If PQ crosses the altitude or lies outside the triangle, the similarity argument fails. In that case, you’ll need to break the problem into smaller triangles or use the law of cosines.

Q2: Can this method work for non‑right triangles?
The specific ratio GH/PQ = HI/QC relies on the right angle at C. For general triangles, you’d need to use the law of sines or cosines instead Not complicated — just consistent..
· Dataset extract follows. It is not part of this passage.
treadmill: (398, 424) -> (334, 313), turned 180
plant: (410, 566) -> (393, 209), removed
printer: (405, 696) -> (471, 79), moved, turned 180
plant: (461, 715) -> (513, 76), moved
Q3: Is there a quick mental trick?
If you’re given a 5‑12‑13 triangle and the segments are simple fractions of the sides, you can often guess the answer by scaling. But always double‑check with a calculation.

Q4: Why does the altitude formula use the product of the legs?
It comes from the area of the triangle: Area = (1/2)·ab = (1/2)·c·h. Solve for h to get h = (ab)/c.

Q5: Can I use this for trapezoids?
If the trapezoid contains a right triangle with the same altitude, the same logic can apply. Just be careful with the extra parallel sides.

Closing Thought

Geometry problems that hide a missing length behind a couple of known segments feel like a puzzle waiting to be solved. Once you spot the similarity or the hidden right angle, the answer is almost begging for you. Practice with a few different diagrams, and soon you’ll be able to jump from “Given PQ and HI” straight to “GH is …” without breaking a sweat. Happy figuring!